:: Work to be completed ::
Transcribe the lines of the records starting with the one that has "5 Your hospital stay" in it and ending with the last, and transcribe nothing else.

:: Source records ::
-------------------------

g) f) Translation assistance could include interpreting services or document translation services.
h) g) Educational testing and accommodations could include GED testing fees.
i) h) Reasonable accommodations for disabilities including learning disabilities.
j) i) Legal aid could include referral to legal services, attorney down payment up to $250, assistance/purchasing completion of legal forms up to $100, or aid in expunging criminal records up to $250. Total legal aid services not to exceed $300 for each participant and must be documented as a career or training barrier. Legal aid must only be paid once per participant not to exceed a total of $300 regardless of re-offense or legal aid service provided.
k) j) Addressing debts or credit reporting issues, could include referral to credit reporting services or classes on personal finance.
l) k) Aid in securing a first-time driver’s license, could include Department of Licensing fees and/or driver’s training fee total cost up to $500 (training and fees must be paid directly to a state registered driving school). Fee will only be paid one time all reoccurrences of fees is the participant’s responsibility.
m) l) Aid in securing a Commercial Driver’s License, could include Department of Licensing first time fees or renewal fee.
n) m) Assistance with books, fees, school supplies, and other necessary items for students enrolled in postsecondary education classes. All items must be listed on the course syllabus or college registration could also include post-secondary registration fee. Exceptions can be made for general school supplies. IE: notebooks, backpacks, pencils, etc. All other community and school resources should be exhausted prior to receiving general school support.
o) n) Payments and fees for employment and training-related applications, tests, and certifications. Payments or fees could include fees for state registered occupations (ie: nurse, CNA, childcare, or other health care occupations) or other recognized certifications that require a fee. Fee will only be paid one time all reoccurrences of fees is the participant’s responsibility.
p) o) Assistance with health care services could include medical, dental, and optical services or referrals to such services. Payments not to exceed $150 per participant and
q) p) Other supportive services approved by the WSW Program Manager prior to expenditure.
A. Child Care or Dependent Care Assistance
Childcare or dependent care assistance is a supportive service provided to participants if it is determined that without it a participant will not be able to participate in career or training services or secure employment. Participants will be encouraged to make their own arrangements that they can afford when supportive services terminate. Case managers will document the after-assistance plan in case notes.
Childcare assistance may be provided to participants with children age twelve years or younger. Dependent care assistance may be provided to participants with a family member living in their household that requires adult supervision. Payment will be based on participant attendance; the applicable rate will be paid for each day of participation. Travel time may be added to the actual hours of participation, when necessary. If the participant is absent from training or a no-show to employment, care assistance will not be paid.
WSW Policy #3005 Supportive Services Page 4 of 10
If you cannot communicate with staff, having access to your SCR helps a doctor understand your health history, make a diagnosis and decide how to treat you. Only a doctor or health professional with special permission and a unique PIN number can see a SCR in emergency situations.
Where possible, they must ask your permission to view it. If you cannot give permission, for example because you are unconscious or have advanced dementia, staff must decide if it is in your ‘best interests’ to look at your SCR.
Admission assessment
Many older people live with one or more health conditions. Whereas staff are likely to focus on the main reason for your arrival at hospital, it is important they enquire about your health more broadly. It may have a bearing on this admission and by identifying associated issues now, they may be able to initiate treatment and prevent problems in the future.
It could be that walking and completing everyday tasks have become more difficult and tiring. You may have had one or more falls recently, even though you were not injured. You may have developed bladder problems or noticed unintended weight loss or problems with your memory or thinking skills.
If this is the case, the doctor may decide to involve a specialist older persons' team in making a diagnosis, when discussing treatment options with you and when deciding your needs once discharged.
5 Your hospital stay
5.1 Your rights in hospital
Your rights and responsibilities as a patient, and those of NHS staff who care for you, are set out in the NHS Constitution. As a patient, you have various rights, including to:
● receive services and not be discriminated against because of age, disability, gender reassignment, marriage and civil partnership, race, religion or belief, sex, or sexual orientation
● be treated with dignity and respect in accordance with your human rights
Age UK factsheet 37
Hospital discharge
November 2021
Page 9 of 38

-------------------------

:: Answer for this exercise ::
5 Your hospital stay
5.1 Your rights in hospital
Your rights and responsibilities as a patient, and those of NHS staff who care for you, are set out in the NHS Constitution. As a patient, you have various rights, including to:
● receive services and not be discriminated against because of age, disability, gender reassignment, marriage and civil partnership, race, religion or belief, sex, or sexual orientation
● be treated with dignity and respect in accordance with your human rights
Age UK factsheet 37
Hospital discharge
November 2021
Page 9 of 38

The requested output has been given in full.